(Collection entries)
────

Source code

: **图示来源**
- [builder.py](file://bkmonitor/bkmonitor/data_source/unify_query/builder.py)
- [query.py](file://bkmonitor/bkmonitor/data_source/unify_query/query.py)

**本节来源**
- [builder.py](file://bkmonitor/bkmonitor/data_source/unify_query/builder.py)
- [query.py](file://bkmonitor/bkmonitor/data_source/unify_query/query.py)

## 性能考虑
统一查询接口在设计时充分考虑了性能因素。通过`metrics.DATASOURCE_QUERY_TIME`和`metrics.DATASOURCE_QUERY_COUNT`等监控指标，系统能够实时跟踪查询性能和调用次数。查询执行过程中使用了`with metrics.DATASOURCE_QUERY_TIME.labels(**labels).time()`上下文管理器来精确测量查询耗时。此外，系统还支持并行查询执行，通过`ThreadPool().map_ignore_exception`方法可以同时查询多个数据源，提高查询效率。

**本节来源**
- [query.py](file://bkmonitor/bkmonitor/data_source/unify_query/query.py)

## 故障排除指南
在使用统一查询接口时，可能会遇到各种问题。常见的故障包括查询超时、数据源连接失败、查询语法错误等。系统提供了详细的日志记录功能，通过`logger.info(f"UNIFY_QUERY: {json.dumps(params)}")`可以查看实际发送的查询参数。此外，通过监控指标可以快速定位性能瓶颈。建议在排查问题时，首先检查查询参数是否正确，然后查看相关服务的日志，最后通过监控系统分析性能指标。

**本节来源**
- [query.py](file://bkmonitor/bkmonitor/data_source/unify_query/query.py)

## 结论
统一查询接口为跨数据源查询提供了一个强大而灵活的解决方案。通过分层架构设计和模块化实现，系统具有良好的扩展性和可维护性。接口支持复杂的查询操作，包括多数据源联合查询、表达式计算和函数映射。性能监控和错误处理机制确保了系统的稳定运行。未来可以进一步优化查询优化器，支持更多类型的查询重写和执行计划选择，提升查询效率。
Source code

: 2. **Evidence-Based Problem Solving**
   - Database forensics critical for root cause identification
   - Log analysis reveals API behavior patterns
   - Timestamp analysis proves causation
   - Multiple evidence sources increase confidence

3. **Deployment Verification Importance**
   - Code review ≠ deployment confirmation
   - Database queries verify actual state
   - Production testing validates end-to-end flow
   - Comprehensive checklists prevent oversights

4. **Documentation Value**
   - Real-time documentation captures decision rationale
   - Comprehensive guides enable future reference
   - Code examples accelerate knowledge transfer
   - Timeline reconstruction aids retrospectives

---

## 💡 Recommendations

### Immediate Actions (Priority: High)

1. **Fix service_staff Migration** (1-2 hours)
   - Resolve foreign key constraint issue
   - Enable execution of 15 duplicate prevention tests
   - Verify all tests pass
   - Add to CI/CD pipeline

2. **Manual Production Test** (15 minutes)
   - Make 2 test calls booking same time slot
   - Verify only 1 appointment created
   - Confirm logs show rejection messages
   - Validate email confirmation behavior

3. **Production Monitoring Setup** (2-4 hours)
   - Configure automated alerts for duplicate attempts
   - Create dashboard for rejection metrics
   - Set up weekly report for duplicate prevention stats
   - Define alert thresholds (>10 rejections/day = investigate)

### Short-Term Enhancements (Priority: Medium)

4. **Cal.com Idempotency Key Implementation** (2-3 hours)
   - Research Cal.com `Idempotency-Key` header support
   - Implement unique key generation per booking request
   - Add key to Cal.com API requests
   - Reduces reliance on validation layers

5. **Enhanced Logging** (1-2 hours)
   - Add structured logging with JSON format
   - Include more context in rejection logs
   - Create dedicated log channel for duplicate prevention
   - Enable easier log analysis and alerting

────

# About this exercise:
Copy out the lines from the one containing "4. **Documentation Value**" through the last of the lines, keeping both ends.

# Exercise result:
4. **Documentation Value**
   - Real-time documentation captures decision rationale
   - Comprehensive guides enable future reference
   - Code examples accelerate knowledge transfer
   - Timeline reconstruction aids retrospectives

---

## 💡 Recommendations

### Immediate Actions (Priority: High)

1. **Fix service_staff Migration** (1-2 hours)
   - Resolve foreign key constraint issue
   - Enable execution of 15 duplicate prevention tests
   - Verify all tests pass
   - Add to CI/CD pipeline

2. **Manual Production Test** (15 minutes)
   - Make 2 test calls booking same time slot
   - Verify only 1 appointment created
   - Confirm logs show rejection messages
   - Validate email confirmation behavior

3. **Production Monitoring Setup** (2-4 hours)
   - Configure automated alerts for duplicate attempts
   - Create dashboard for rejection metrics
   - Set up weekly report for duplicate prevention stats
   - Define alert thresholds (>10 rejections/day = investigate)

### Short-Term Enhancements (Priority: Medium)

4. **Cal.com Idempotency Key Implementation** (2-3 hours)
   - Research Cal.com `Idempotency-Key` header support
   - Implement unique key generation per booking request
   - Add key to Cal.com API requests
   - Reduces reliance on validation layers

5. **Enhanced Logging** (1-2 hours)
   - Add structured logging with JSON format
   - Include more context in rejection logs
   - Create dedicated log channel for duplicate prevention
   - Enable easier log analysis and alerting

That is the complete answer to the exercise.